Exercise aim: Edit the records below by replacing every "Abonnement" with "Abo" and leaving all other text unchanged. Leave the pictures out of your answer.

(Items from a data source)
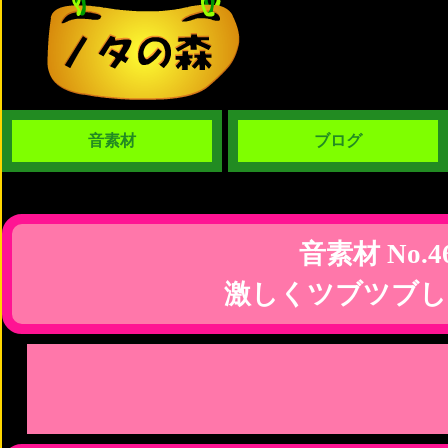
音素材
ブログ
音素材 No.4
激しくツブツブし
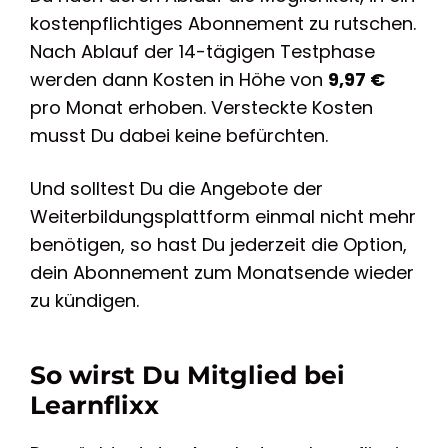
kostenpflichtiges Abonnement zu rutschen.
Nach Ablauf der 14-tägigen Testphase
werden dann Kosten in Höhe von
9,97 €
pro Monat erhoben. Versteckte Kosten
musst Du dabei keine befürchten.
Und solltest Du die Angebote der
Weiterbildungsplattform einmal nicht mehr
benötigen, so hast Du jederzeit die Option,
dein Abonnement zum Monatsende wieder
zu kündigen.
So wirst Du Mitglied bei
Learnflixx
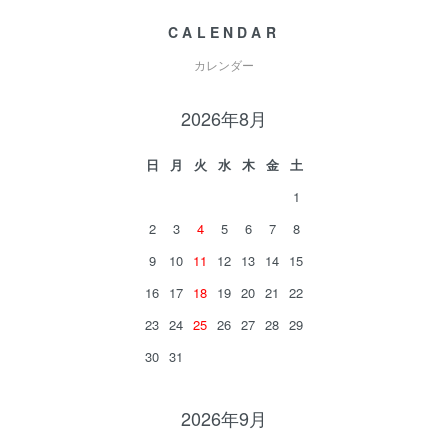
CALENDAR
カレンダー
2026年8月
日
月
火
水
木
金
土
1
2
3
4
5
6
7
8
9
10
11
12
13
14
15
16
17
18
19
20
21
22
23
24
25
26
27
28
29
30
31
2026年9月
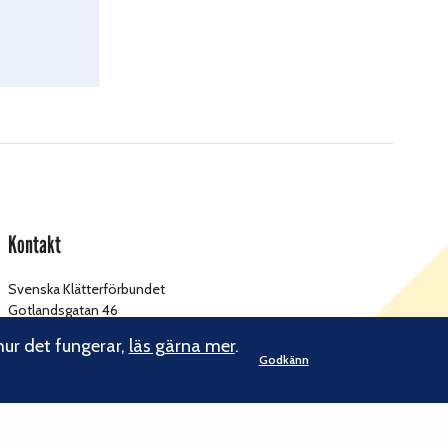
Kontakt
Svenska Klätterförbundet
Gotlandsgatan 46
116 65 Stockholm
hur det fungerar,
läs gärna mer
.
Godkänn
kansliet@klatterforbundet.rf.se
E-post:
Övriga kontaktuppgifter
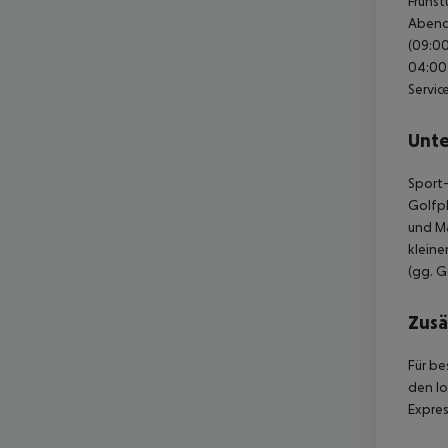
Frühst
Abende
(09:00
04:00 
Servic
Unte
Sport-
Golfpl
und M
kleine
(gg. G
Zusä
Für be
den lo
Expres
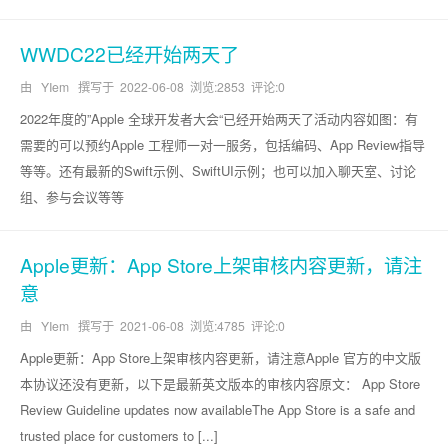
WWDC22已经开始两天了
由 YIem 撰写于
2022-06-08
浏览:2853 评论:0
2022年度的”Apple 全球开发者大会“已经开始两天了活动内容如图：有
需要的可以预约Apple 工程师一对一服务，包括编码、App Review指导
等等。还有最新的Swift示例、SwiftUI示例；也可以加入聊天室、讨论
组、参与会议等等
Apple更新：App Store上架审核内容更新，请注
意
由 YIem 撰写于
2021-06-08
浏览:4785 评论:0
Apple更新：App Store上架审核内容更新，请注意Apple 官方的中文版
本协议还没有更新，以下是最新英文版本的审核内容原文： App Store
Review Guideline updates now availableThe App Store is a safe and
trusted place for customers to [...]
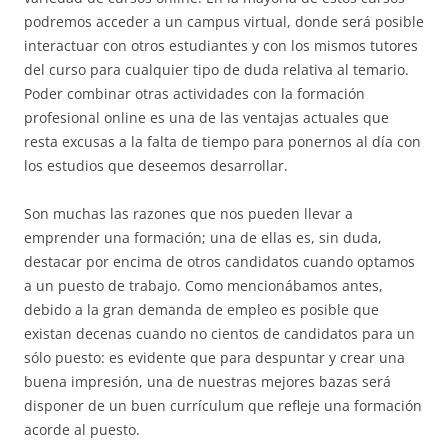
podremos acceder a un campus virtual, donde será posible
interactuar con otros estudiantes y con los mismos tutores
del curso para cualquier tipo de duda relativa al temario.
Poder combinar otras actividades con la formación
profesional online es una de las ventajas actuales que
resta excusas a la falta de tiempo para ponernos al día con
los estudios que deseemos desarrollar.
Son muchas las razones que nos pueden llevar a
emprender una formación; una de ellas es, sin duda,
destacar por encima de otros candidatos cuando optamos
a un puesto de trabajo. Como mencionábamos antes,
debido a la gran demanda de empleo es posible que
existan decenas cuando no cientos de candidatos para un
sólo puesto: es evidente que para despuntar y crear una
buena impresión, una de nuestras mejores bazas será
disponer de un buen currículum que refleje una formación
acorde al puesto.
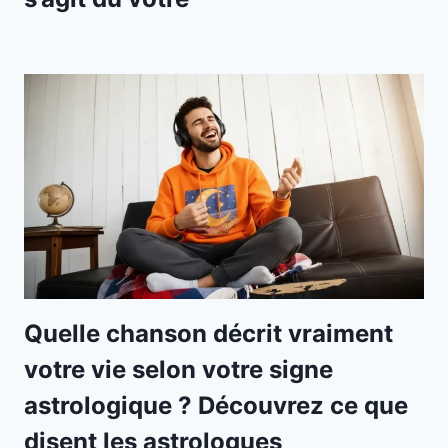
Quelle chanson décrit vraiment
votre vie selon votre signe
astrologique ? Découvrez ce que
disent les astrologues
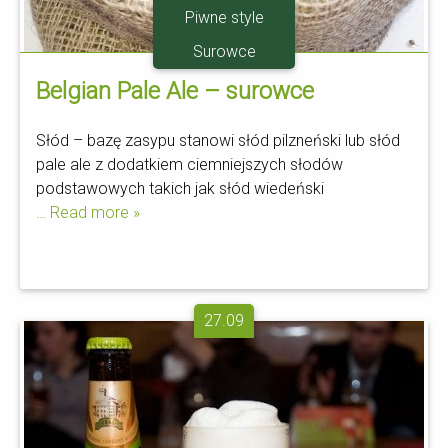
Piwne style
Surowce
Belgian Pale Ale – surowce
Słód – bazę zasypu stanowi słód pilzneński lub słód
pale ale z dodatkiem ciemniejszych słodów
podstawowych takich jak słód wiedeński
… Read more »
27.09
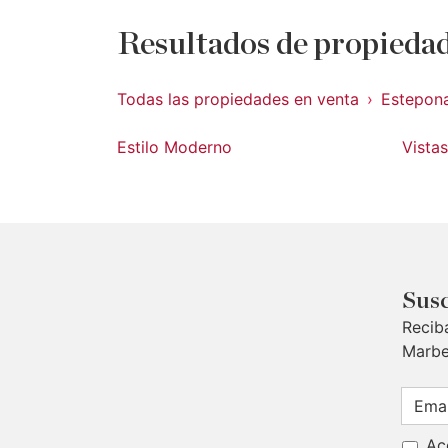
Resultados de propiedad
Todas las propiedades en venta
Estepon
Estilo Moderno
Vistas
Susc
Recib
Marbe
Ac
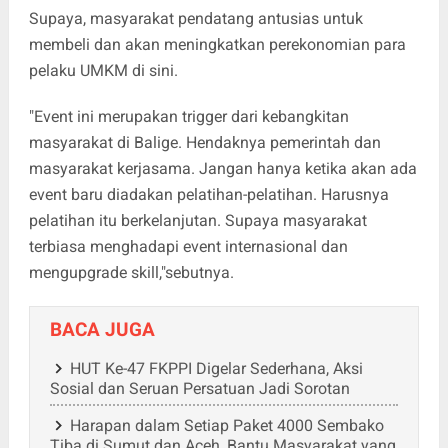
Supaya, masyarakat pendatang antusias untuk
membeli dan akan meningkatkan perekonomian para
pelaku UMKM di sini.
"Event ini merupakan trigger dari kebangkitan
masyarakat di Balige. Hendaknya pemerintah dan
masyarakat kerjasama. Jangan hanya ketika akan ada
event baru diadakan pelatihan-pelatihan. Harusnya
pelatihan itu berkelanjutan. Supaya masyarakat
terbiasa menghadapi event internasional dan
mengupgrade skill,"sebutnya.
BACA JUGA
HUT Ke-47 FKPPI Digelar Sederhana, Aksi
Sosial dan Seruan Persatuan Jadi Sorotan
Harapan dalam Setiap Paket 4000 Sembako
Tiba di Sumut dan Aceh, Bantu Masyarakat yang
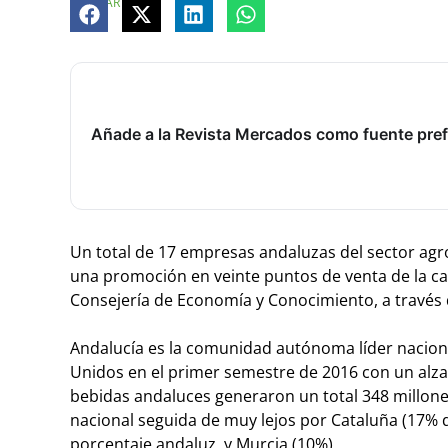
COMPARTE
Añade a la Revista Mercados como fuente pref
Un total de 17 empresas andaluzas del sector agroa
una promoción en veinte puntos de venta de la ca
Consejería de Economía y Conocimiento, a través
Andalucía es la comunidad autónoma líder naciona
Unidos en el primer semestre de 2016 con un alza
bebidas andaluces generaron un total 348 millones
nacional seguida de muy lejos por Cataluña (17% d
porcentaje andaluz, y Murcia (10%).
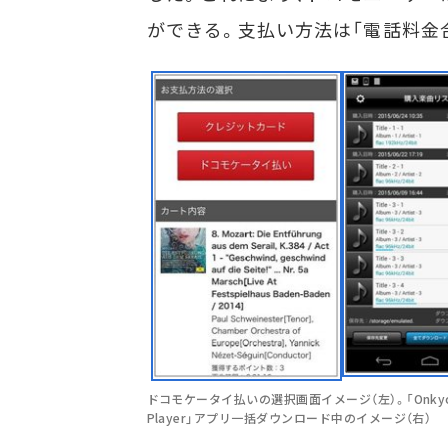
ができる。支払い方法は「電話料金合
ドコモケータイ払いの選択画面イメージ（左）。「Onkyo
Player」アプリ一括ダウンロード中のイメージ（右）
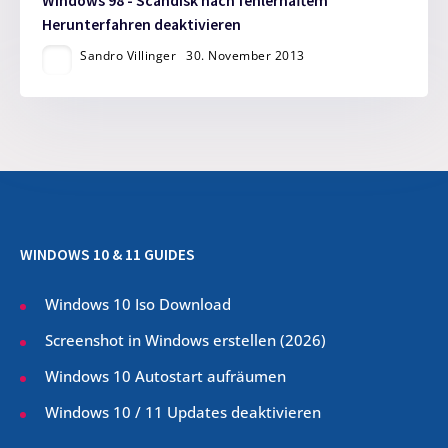
Windows 98 - Scandisk nach fehlerhaftem
Herunterfahren deaktivieren
Sandro Villinger
30. November 2013
WINDOWS 10 & 11 GUIDES
Windows 10 Iso Download
Screenshot in Windows erstellen (
2026
)
Windows 10 Autostart aufräumen
Windows 10 / 11 Updates deaktivieren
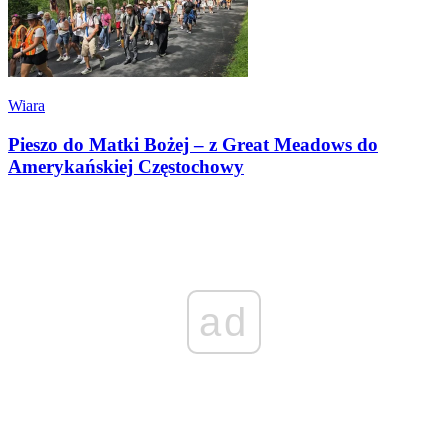
Wiara
Pieszo do Matki Bożej – z Great Meadows do
Amerykańskiej Częstochowy
ad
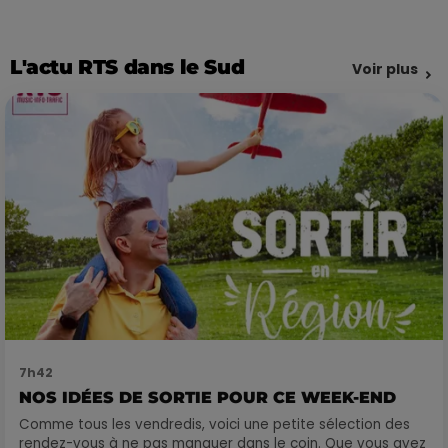
L'actu RTS dans le Sud
Voir plus
7h42
NOS IDÉES DE SORTIE POUR CE WEEK-END
Comme tous les vendredis, voici une petite sélection des
rendez-vous à ne pas manquer dans le coin. Que vous ayez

Completed task:
音素材
ブログ
音素材 No.4
激しくツブツブし
kostenpflichtiges Abo zu rutschen.
Nach Ablauf der 14-tägigen Testphase
werden dann Kosten in Höhe von
9,97 €
pro Monat erhoben. Versteckte Kosten
musst Du dabei keine befürchten.
Und solltest Du die Angebote der
Weiterbildungsplattform einmal nicht mehr
benötigen, so hast Du jederzeit die Option,
dein Abo zum Monatsende wieder
zu kündigen.
So wirst Du Mitglied bei
Learnflixx
CALENDAR
カレンダー
2026年8月
日
月
火
水
木
金
土
1
2
3
4
5
6
7
8
9
10
11
12
13
14
15
16
17
18
19
20
21
22
23
24
25
26
27
28
29
30
31
2026年9月
Kontakt
Svenska Klätterförbundet
Gotlandsgatan 46
116 65 Stockholm
hur det fungerar,
läs gärna mer
.
Godkänn
kansliet@klatterforbundet.rf.se
E-post:
Övriga kontaktuppgifter
Frühst
Abende
(09:00
04:00 
Servic
Unte
Sport-
Golfpl
und M
kleine
(gg. G
Zusä
Für be
den lo
Expres
WWDC22已经开始两天了
由 YIem 撰写于
2022-06-08
浏览:2853 评论:0
2022年度的”Apple 全球开发者大会“已经开始两天了活动内容如图：有
需要的可以预约Apple 工程师一对一服务，包括编码、App Review指导
等等。还有最新的Swift示例、SwiftUI示例；也可以加入聊天室、讨论
组、参与会议等等
Apple更新：App Store上架审核内容更新，请注
意
由 YIem 撰写于
2021-06-08
浏览:4785 评论:0
Apple更新：App Store上架审核内容更新，请注意Apple 官方的中文版
本协议还没有更新，以下是最新英文版本的审核内容原文： App Store
Review Guideline updates now availableThe App Store is a safe and
trusted place for customers to [...]
podremos acceder a un campus virtual, donde será posible
interactuar con otros estudiantes y con los mismos tutores
del curso para cualquier tipo de duda relativa al temario.
Poder combinar otras actividades con la formación
profesional online es una de las ventajas actuales que
resta excusas a la falta de tiempo para ponernos al día con
los estudios que deseemos desarrollar.
Son muchas las razones que nos pueden llevar a
emprender una formación; una de ellas es, sin duda,
destacar por encima de otros candidatos cuando optamos
a un puesto de trabajo. Como mencionábamos antes,
debido a la gran demanda de empleo es posible que
existan decenas cuando no cientos de candidatos para un
sólo puesto: es evidente que para despuntar y crear una
buena impresión, una de nuestras mejores bazas será
disponer de un buen currículum que refleje una formación
acorde al puesto.
Quelle chanson décrit vraiment
votre vie selon votre signe
astrologique ? Découvrez ce que
disent les astrologues
Piwne style
Surowce
Belgian Pale Ale – surowce
Słód – bazę zasypu stanowi słód pilzneński lub słód
pale ale z dodatkiem ciemniejszych słodów
podstawowych takich jak słód wiedeński
… Read more »
27.09
Resultados de propiedad
Todas las propiedades en venta
Estepon
Estilo Moderno
Vistas
Susc
Recib
Marbe
Ac
Supaya, masyarakat pendatang antusias untuk
membeli dan akan meningkatkan perekonomian para
pelaku UMKM di sini.
"Event ini merupakan trigger dari kebangkitan
masyarakat di Balige. Hendaknya pemerintah dan
masyarakat kerjasama. Jangan hanya ketika akan ada
event baru diadakan pelatihan-pelatihan. Harusnya
pelatihan itu berkelanjutan. Supaya masyarakat
terbiasa menghadapi event internasional dan
mengupgrade skill,"sebutnya.
BACA JUGA
HUT Ke-47 FKPPI Digelar Sederhana, Aksi
Sosial dan Seruan Persatuan Jadi Sorotan
Harapan dalam Setiap Paket 4000 Sembako
Tiba di Sumut dan Aceh, Bantu Masyarakat yang
COMPARTE
Añade a la Revista Mercados como fuente pref
Un total de 17 empresas andaluzas del sector agroa
una promoción en veinte puntos de venta de la ca
Consejería de Economía y Conocimiento, a través
Andalucía es la comunidad autónoma líder naciona
Unidos en el primer semestre de 2016 con un alza
bebidas andaluces generaron un total 348 millones
nacional seguida de muy lejos por Cataluña (17% d
porcentaje andaluz, y Murcia (10%).
ができる。支払い方法は「電話料金合
ドコモケータイ払いの選択画面イメージ（左）。「Onkyo
Player」アプリ一括ダウンロード中のイメージ（右）
Windows 98 - Scandisk nach fehlerhaftem
Herunterfahren deaktivieren
Sandro Villinger
30. November 2013
WINDOWS 10 & 11 GUIDES
Windows 10 Iso Download
Screenshot in Windows erstellen (
2026
)
Windows 10 Autostart aufräumen
Windows 10 / 11 Updates deaktivieren
Wiara
Pieszo do Matki Bożej – z Great Meadows do
Amerykańskiej Częstochowy
ad
L'actu RTS dans le Sud
Voir plus
7h42
NOS IDÉES DE SORTIE POUR CE WEEK-END
Comme tous les vendredis, voici une petite sélection des
rendez-vous à ne pas manquer dans le coin. Que vous ayez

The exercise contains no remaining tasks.